Twenty short face videos of different people were recorded. The length of each video was about 30 s. AR effects for these face videos with our developed mobile application were generated. Each face video generated two output videos: one with standard SDM [6] and the other with our proposed compressed model. These two videos have the same AR effect, but different face videos had different AR effects.

Twenty people were recruited to score the results of the methods generated by 20 face videos. The range of the scores was from 1 to 5 points. Half of the people were male and the other half were female. The ages of the people ranged from 19 to 40. The recruits were undergraduate students, graduate students, or teachers. None of them had relationships with this research project.

In this experiment, two output videos were simultaneously shown on the monitor. The test subject scored the visual effects. The results demonstrated that 14 out of 20 people scored exactly the same for the two methods in all the videos.
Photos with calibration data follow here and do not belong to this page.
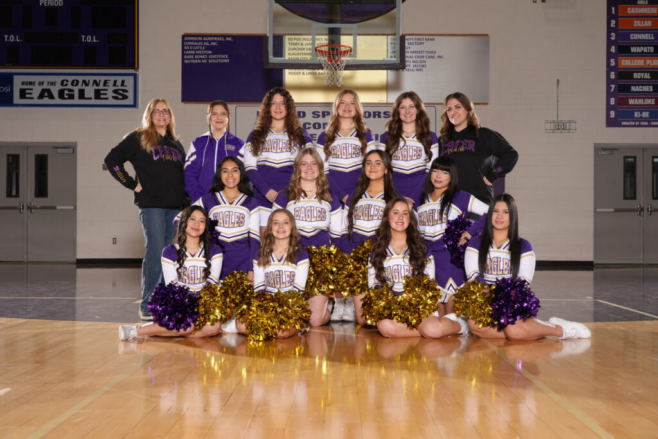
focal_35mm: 49
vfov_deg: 27.5
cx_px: 329
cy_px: 220
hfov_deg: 40.3
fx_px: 896
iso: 200
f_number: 8
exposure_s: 1/125
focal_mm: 49
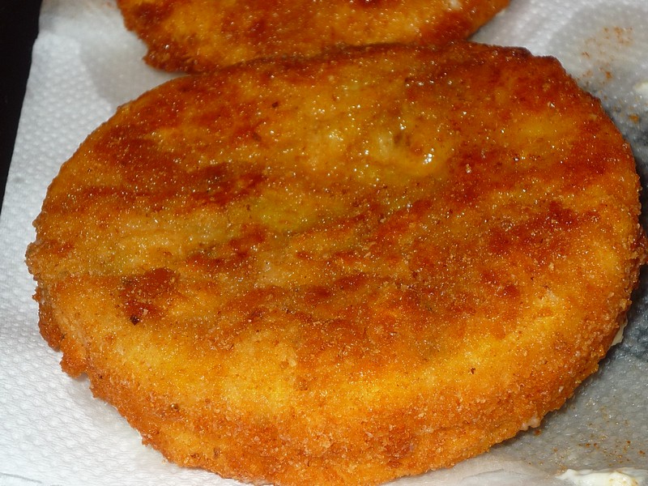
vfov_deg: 18.4
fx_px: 1498
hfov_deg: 24.4
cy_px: 243
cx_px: 324
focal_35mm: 80
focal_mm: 10
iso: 100
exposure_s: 1/40
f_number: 5.2
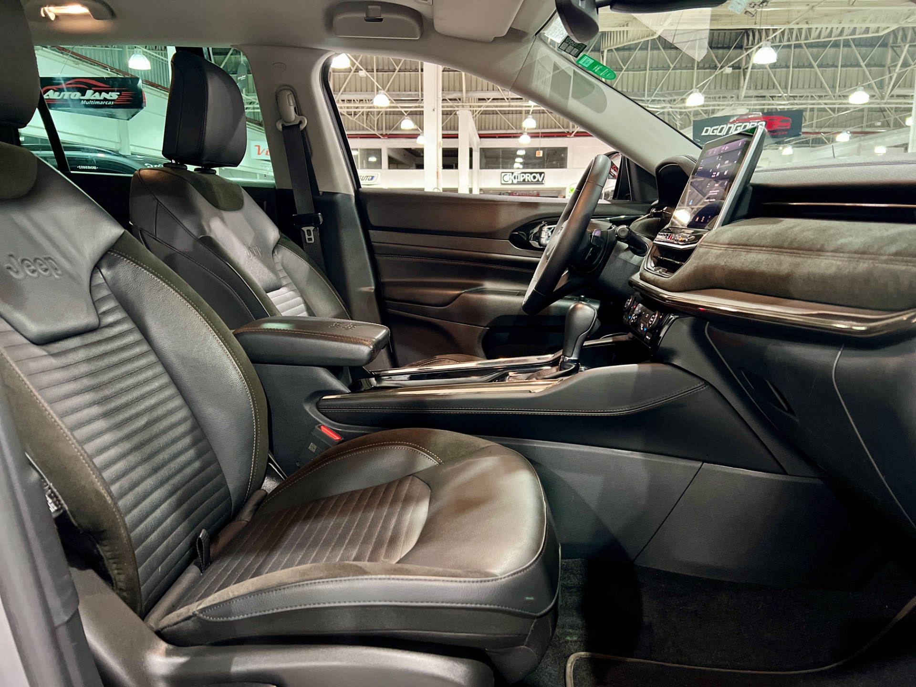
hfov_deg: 67.3
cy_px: 344
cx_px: 458
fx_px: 688
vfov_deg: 53.1
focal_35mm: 26
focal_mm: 5.7
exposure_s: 1/30
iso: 500
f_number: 1.5
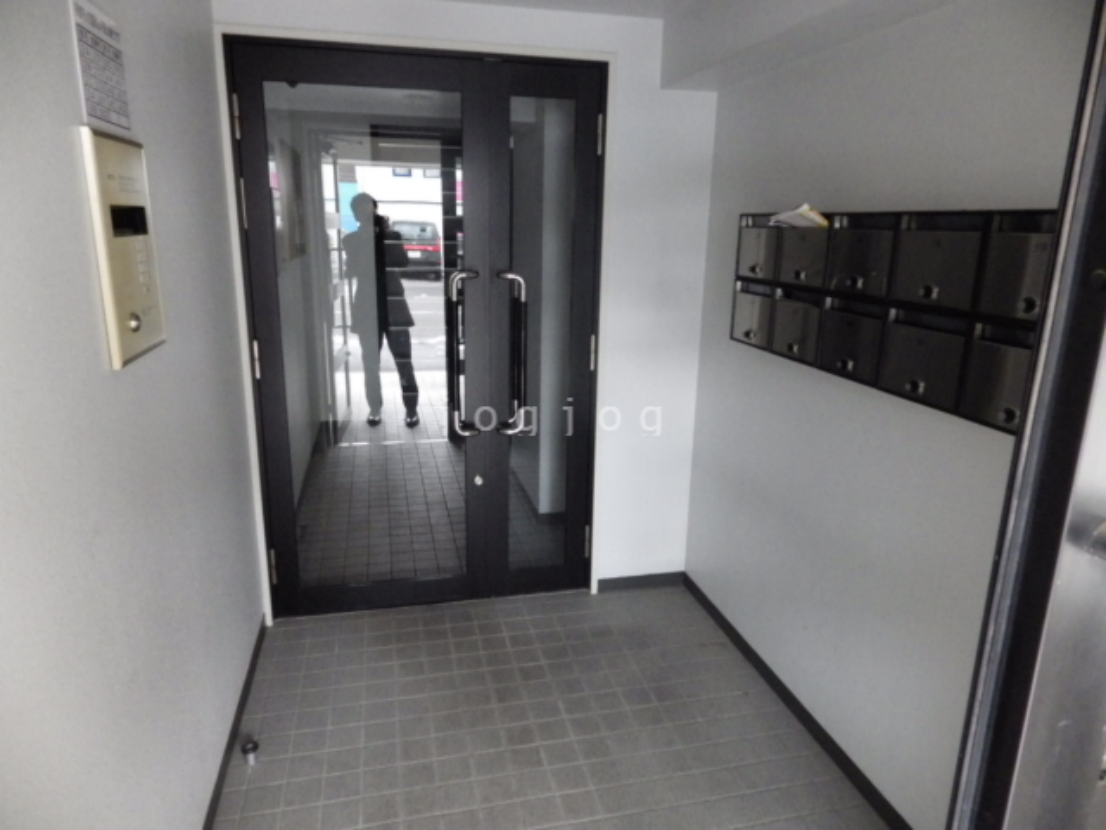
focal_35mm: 22
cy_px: 415
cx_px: 553
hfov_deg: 76.4
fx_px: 703
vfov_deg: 61.1
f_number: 3.1
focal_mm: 4
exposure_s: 1/45
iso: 800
The scores of the other six people are listed in

Table 5. Comparisons of average scores for the two methods.

Index	Average Score of Uncompressed Training Model SDM [6]	Average Score of Our Compressed Model Method
1	4.10	4.05
2	3.80	3.70
3	4.15	4.10
4	3.95	4.00
5	4.40	4.45
6	3.85	3.75

.

From this table it can be concluded that the visual effects generated by our compressed model were very similar with the uncompressed counterpart. This also proves the effectiveness of our proposed algorithm.

5.7. Computational Cost Analysis

The computational cost overhead for online feature tracking of our proposed method was to uncompress the data file. The face alignment process was exactly the same for our proposed method and [6]. Fortunately, the uncompress process only needs to be done once before feature tracking. The computational time of our uncompressing process was about 20 ms on iPhone 6, which is neglectable compared with the loading process of the mobile application, which is in the order of several seconds.
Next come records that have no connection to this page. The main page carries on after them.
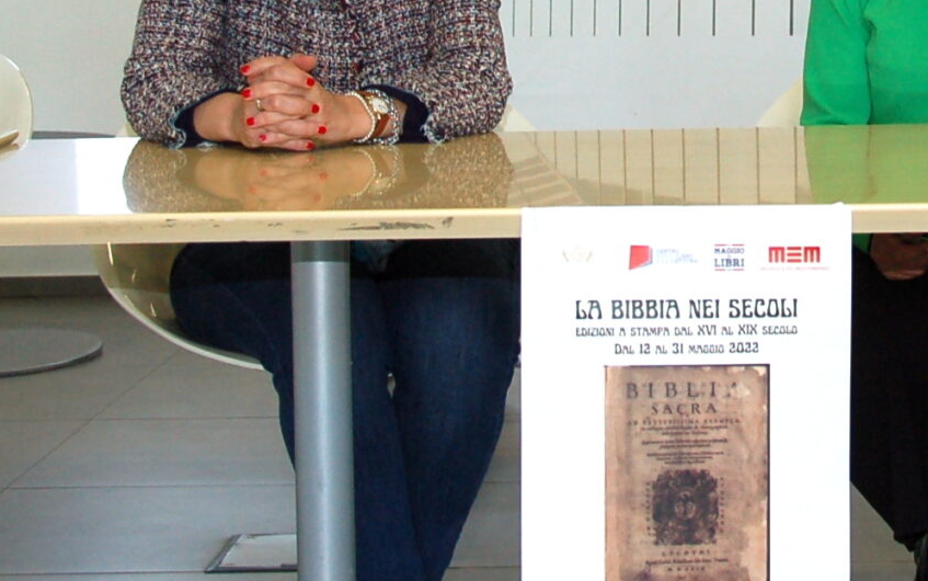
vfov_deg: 10.8
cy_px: -56
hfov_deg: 17.2
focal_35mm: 120
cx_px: 807
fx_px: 3036
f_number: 5
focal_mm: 26
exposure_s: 1/100
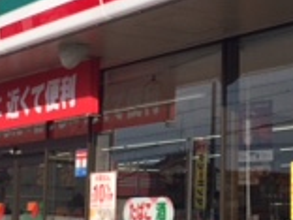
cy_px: 86
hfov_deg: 16.3
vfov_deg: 12.4
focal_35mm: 119
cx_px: 276
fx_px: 1007
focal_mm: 4.15
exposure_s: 1/2415
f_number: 2.2
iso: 32
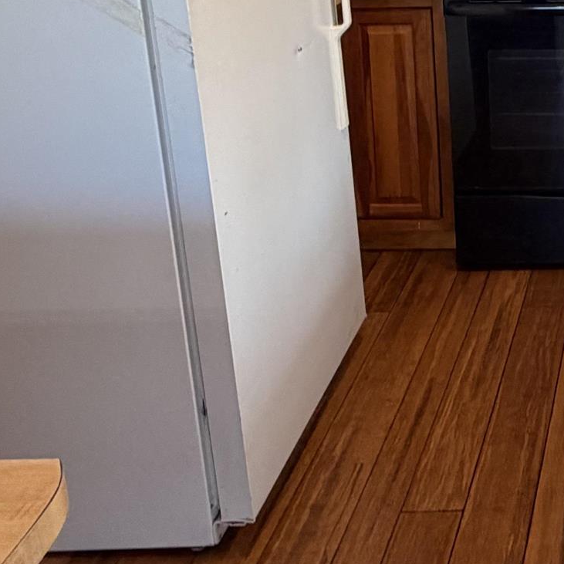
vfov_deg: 29.8
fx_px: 959
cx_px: 674
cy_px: -44
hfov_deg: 28.6
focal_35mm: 52
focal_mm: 2.22
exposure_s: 1/60
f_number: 2.2
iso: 200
The extra computational cost introduced in the training process as described in Section 3.2 is listed in

Table 6. Extra computational cost for each part of the algorithm in the tightly-coupled training process.

Module of the Algorithm	Average Time (ms)
Probability density-aware initialization	12.3
K-means clustering	256.7
Data quantization	9.4

. Our proposed data compression algorithm was implemented in C++ with Microsoft Visual Studio 2015 IDE on a 64-bit Windows 7 operation system. All the data in Table 6 were collected on a PC equipped with Intel 3.4GHz i7-4770 CPU and 8GB RAM.

From the above table it can be concluded that the computational overhead for each regression step in the tightly coupled training process was about 12.3 + 256.7 + 9.4 = 278.4 ms. In this paper, a 6-step regressor was trained. Thus, the total computational overhead for the tightly-coupled training process was 278.4 × 6 = 1670.4 ms. Since the whole training process took about 20 min, the extra computational cost was again negligible.

6. Discussion

This paper proposed an adaptive data compression method for the training model of an SDM-based face-alignment algorithm. An efficient method to quantize the data according to the probability density-aware K-means algorithm was proposed in this paper. Furthermore, our quantization method was tightly coupled into the training process so that the accuracy loss was minimized. Experimental results proved that our proposed method was on par with the standard method while only needing less than 1/5 of the original storage space. Our method even achieved comparable results with state-of-the-art deep learning based methods in images with moderate head poses, and it consumed an order of magnitude less memory storage space. Our proposed method has the potential for the SDM algorithm to be applied in mobile applications. In our method, all the data were quantized with the same number of bits. However, it can be concluded from Figure 4 that many values were concentrated around 0. It is expected that these values can be represented by fewer numbers of bits or even pruned. In the future, we plan to do research along this direction so that the compression power can be further enhanced.